Our short-read sequencers can read one sentence at a time with very few spelling errors. However, the long-read sequencers can read a whole paragraph or two, perhaps even a page – admittedly with quite a few more spelling errors. This can be useful when you want to assemble the genome in its entirety.
To continue with this simile, imagine if you didn’t know the book and you wanted to stick these sentences and paragraphs together in a legible way, it helps a great deal if you can assemble the paragraphs as a scaffold and map the well-spelt sentences on top of these.
Equally, some genomes have repetitive sequences, which means that many of the sentences read on the short-read sequencers, albeit more accurately, literally get lost in translation.
Without the ‘scaffold’ of the paragraphs and pages to give some context, the computers that do the maths and piece the sentences together sometimes get rid of them entirely, mistake them for similar sentences, or simply don’t know where to put them.
You can see why having longer reads can help with knowing where in the book you are
Plant genomes are large, often have repetitive sequences and sometimes have more than two pairs of chromosomes. Imagine trying to stick War and Peace together from fragments of sentences and paragraphs – quite the undertaking.
We recently helped publish the wheat genome, which I assure you is a big deal in the scientific world. Reading the abstract alone should give you a good understanding of the difficulties faced trying to read these large and complex genomes!
The most complete version of the wheat genome relied heavily on a combination of both accurate short-read sequencing, aligned with the more expansive scaffolding afforded by the long-read platforms (as well as some great quality control using the K-mer analysis tool, KAT).
We have a lovely article about just what is contained in a genome here.
There are plenty of good kits out there, which make extraction easy, however you don’t usually yield a lot of material from your sample, and what you do get isn’t always the largest. Many scientists have moved back to the old-school techniques.

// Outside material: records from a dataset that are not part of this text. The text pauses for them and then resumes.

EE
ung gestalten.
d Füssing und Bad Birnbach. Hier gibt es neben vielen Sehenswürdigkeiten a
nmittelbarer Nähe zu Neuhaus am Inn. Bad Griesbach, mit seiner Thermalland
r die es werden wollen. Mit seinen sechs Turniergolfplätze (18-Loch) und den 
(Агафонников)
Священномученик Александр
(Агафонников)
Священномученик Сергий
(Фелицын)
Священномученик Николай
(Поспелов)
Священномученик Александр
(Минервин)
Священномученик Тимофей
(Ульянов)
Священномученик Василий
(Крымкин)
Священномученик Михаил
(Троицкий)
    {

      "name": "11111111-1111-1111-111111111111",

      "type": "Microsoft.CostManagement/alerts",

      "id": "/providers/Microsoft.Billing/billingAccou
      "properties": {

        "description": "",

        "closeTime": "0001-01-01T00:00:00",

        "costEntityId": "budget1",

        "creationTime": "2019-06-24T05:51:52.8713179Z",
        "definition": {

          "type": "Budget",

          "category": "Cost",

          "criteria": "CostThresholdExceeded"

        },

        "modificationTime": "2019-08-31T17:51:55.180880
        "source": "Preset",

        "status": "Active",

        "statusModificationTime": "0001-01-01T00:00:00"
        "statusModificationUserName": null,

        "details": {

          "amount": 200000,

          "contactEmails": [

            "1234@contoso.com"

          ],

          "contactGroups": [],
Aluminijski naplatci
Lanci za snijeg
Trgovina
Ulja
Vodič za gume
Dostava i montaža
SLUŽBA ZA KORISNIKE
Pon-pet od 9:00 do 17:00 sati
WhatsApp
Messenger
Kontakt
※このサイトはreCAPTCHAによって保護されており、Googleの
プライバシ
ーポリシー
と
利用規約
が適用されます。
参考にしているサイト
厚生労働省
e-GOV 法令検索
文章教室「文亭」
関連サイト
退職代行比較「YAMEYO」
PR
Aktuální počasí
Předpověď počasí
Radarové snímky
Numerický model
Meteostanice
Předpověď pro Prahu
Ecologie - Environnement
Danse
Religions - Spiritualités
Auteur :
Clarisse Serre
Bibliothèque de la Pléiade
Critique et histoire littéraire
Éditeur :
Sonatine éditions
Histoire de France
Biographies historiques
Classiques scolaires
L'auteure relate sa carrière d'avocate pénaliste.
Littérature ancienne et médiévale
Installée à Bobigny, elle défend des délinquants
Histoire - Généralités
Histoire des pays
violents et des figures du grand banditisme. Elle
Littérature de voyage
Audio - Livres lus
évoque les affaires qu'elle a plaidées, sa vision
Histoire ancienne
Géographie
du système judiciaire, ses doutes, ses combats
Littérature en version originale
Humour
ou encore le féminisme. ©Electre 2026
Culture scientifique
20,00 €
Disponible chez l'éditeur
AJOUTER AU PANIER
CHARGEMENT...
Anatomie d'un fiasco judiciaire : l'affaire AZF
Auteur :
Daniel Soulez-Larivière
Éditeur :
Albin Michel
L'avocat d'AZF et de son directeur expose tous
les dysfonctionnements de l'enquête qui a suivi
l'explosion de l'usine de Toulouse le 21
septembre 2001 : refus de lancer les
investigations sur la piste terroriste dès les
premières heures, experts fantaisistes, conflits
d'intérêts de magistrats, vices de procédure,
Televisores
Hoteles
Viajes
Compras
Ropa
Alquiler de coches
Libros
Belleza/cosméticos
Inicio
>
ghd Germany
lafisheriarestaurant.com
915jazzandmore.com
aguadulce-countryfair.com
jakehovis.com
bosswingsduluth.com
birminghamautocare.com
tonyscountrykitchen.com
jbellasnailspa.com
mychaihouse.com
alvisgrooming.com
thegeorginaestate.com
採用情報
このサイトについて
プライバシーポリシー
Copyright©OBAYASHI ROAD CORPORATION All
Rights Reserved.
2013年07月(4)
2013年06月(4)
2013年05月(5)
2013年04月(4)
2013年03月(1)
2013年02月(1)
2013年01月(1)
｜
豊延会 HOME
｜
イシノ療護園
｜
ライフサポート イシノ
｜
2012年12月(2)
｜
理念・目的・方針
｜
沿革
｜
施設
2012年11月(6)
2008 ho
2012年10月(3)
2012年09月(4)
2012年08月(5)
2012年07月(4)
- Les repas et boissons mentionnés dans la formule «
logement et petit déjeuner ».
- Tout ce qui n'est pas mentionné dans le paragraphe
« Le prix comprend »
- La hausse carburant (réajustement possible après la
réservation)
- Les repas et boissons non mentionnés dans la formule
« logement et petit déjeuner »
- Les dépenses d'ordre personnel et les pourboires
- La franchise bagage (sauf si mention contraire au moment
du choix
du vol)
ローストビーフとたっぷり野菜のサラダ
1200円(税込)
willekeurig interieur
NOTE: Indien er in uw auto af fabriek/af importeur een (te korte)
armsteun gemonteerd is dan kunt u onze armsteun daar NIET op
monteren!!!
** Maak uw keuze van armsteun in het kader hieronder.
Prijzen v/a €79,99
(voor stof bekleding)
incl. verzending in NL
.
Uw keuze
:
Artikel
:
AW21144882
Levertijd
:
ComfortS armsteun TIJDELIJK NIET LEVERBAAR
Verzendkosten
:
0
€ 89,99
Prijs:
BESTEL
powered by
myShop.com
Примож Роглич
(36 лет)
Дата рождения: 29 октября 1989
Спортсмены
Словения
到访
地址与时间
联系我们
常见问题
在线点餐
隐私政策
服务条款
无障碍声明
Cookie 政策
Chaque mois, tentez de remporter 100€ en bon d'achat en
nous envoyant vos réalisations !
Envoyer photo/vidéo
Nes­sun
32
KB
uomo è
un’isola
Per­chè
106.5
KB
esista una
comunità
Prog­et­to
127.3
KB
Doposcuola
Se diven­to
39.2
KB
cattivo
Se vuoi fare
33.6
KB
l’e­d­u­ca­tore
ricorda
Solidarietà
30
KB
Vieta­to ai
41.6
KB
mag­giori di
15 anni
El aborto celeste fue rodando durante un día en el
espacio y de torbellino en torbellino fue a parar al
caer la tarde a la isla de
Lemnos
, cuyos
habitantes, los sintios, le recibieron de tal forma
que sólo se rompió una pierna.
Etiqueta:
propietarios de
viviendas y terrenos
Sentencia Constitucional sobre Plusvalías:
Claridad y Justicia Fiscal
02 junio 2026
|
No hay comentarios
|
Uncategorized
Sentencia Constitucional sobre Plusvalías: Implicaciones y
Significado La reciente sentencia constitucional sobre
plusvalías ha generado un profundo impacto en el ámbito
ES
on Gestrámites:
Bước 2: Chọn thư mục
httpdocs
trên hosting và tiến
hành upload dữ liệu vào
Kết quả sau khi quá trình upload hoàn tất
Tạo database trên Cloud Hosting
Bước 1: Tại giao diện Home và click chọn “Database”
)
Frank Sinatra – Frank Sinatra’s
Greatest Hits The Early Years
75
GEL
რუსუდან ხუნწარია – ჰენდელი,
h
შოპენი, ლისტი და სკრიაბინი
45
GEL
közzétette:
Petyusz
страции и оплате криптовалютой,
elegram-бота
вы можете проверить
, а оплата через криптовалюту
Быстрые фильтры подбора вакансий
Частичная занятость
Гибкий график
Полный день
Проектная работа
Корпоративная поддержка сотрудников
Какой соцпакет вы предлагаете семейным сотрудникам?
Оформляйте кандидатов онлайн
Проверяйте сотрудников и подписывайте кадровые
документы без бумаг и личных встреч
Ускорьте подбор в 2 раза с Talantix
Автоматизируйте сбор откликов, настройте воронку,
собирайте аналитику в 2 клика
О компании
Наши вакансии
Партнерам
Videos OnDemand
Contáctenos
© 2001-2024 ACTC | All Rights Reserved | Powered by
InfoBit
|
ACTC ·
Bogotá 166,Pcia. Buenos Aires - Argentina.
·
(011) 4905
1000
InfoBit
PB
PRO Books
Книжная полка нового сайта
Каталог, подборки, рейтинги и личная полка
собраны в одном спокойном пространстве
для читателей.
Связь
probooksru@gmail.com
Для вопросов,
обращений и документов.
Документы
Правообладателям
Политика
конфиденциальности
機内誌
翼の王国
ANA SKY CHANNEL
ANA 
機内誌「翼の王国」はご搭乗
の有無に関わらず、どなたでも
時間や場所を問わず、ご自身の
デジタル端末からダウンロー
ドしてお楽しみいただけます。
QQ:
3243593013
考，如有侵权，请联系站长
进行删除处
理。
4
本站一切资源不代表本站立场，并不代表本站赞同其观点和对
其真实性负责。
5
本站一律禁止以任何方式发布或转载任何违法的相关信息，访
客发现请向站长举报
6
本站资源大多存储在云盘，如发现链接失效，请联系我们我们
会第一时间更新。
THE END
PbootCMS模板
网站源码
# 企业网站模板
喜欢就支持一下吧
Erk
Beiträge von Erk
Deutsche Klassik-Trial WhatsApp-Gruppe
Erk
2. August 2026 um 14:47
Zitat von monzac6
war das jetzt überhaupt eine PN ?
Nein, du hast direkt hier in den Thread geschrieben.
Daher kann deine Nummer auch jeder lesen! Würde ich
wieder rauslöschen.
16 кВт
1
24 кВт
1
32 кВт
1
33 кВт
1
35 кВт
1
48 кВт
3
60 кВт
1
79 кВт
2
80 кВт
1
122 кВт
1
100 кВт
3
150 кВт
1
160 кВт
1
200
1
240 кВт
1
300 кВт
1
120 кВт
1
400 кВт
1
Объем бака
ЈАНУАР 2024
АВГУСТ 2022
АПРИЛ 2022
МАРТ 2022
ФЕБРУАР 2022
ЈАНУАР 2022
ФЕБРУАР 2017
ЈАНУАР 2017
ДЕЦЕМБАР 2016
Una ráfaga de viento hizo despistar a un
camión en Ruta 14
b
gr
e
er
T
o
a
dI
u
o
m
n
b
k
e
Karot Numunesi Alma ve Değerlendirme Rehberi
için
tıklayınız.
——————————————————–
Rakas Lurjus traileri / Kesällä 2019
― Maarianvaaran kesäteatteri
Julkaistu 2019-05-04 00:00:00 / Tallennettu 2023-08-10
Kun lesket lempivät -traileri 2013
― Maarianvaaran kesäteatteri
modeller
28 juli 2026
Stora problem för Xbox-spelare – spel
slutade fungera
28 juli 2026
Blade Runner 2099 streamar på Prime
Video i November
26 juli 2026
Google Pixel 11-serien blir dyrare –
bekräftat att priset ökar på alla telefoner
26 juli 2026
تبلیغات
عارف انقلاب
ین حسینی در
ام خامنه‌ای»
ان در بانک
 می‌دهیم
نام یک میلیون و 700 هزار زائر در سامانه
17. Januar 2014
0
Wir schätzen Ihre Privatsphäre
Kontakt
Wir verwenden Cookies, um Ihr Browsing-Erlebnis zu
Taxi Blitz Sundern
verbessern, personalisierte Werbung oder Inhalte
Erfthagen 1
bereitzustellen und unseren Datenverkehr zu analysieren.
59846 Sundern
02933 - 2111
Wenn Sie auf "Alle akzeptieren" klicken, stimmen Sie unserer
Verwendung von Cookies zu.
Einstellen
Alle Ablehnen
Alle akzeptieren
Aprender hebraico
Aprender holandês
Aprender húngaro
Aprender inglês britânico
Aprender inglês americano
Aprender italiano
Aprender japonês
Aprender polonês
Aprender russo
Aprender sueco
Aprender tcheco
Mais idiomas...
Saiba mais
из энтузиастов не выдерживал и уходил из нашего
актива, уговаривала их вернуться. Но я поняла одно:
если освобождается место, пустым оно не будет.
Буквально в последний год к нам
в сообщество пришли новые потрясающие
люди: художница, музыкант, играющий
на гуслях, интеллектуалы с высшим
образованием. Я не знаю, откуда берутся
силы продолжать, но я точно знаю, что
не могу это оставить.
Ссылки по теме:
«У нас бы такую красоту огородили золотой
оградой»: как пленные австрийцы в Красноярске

These techniques can yield plenty of large DNA, however require optimising for each tissue and can involve strong chemicals – which often get carried through the extraction. This can be a problem in the lab as some of those chemicals can interfere with our processes and damage the DNA over time.
If you’re a customer of ours, or would like to find out more, feel free to pop us an email at email@example.com and we’ll be more than happy to discuss your needs.
We need good quality, large DNA fragments to get our long reads; much like cooking or whisky-distilling, what you put in is what you get out.
Knowing what you’re working with is essential to good lab practice. Our quality control for this sort of material is tri-fold: we measure the concentration, check the sample is clean and finally assess the size of the DNA.
Hopefully, once we’ve rolled out the FEMTO Pulse into our production pipelines, we’ll see the benefits: that it can resolve a larger size and uses less precious material, reducing costs and increasing quality.
Good material in = good data out, and we’re in the business of producing good data.